It was suggested here that Israel may have played into Egypt’s hands by pressing for the American veto. It might have been better for Israel had it agreed to American attempts to water down the Egyptian draft without demanding that Washington resort to the extreme measure of imposing its veto, these observers thought.

The Foreign Ministry’s statement read: “The blocking of the unbalanced and unjust resolution proposed at the Security Council prevented a serious blow at peace prospects in the Middle East by its vote, the United States saved the chance for negotiations, prevented the effective abrogation of Resolution 242 as an agreed basis between the parties and enabled Secretary General(Kurt) Waldheim to make his trip to the Middle East next month without unnecessary obstacles.

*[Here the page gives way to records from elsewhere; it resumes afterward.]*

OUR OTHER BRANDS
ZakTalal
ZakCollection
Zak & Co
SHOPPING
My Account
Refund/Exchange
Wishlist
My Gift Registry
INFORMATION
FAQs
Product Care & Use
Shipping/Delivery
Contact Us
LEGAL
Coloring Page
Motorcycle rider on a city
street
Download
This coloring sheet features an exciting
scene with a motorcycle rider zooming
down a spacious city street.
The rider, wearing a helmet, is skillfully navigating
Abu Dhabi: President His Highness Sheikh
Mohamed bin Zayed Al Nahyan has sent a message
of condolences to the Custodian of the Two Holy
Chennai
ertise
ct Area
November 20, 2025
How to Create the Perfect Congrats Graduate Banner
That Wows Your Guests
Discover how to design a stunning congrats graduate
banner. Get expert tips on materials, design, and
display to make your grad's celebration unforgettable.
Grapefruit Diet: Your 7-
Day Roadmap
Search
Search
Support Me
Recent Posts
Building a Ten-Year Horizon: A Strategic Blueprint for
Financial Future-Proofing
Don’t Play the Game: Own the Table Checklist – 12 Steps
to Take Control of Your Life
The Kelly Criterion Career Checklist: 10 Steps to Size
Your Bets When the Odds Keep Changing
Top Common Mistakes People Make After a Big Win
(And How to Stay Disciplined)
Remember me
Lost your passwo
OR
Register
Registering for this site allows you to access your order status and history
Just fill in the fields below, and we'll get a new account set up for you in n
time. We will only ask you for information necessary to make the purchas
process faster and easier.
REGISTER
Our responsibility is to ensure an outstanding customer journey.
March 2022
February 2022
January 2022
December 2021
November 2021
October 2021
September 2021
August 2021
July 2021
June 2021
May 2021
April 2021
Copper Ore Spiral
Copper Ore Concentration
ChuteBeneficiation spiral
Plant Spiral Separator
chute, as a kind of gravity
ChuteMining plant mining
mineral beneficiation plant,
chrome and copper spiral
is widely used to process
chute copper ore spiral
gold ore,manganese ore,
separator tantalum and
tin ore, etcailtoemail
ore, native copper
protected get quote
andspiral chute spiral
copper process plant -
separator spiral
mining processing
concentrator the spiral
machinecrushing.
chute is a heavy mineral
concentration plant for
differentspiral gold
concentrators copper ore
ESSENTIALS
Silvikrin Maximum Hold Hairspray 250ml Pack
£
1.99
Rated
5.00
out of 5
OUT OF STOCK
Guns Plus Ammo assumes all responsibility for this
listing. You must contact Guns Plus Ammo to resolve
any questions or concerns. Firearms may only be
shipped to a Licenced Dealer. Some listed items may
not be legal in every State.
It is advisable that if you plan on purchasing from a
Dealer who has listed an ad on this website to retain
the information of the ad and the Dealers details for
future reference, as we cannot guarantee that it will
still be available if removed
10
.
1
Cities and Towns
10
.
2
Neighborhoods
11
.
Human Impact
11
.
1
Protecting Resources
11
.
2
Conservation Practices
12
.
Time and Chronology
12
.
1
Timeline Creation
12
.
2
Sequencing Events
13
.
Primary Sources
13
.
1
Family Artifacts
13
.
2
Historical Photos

“When the Security Council vote is seen in the context of other recent events on the international stage (the Nixon Brezhnev summit, the European security conference, the International Labour Organization meeting in Geneva) a clear picture emerges: that there is no possibility of breaking through the deadlock by public invective in international forums.

“On the other hand, the gates to negotiations between Israel and Egypt are wide open and it is to be hoped that Egypt, which initiated this sterile debate, will now study the need for negotiations.” Israeli diplomats in several of the Council member states, including Britain and France, will now be instructed to register Israel’s displeasure at these states support for the anti Israeli resolution, Jerusalem sources said.

(In New York, the Conference of Presidents of Major American Jewish Organizations and the Anti Defamation League of B’nai B’rith sent messages to John Scali, U.S. Ambassador to the UN, praising his action in vetoing the resolution and noting that his action marked a continued search for peace in the Middle East.)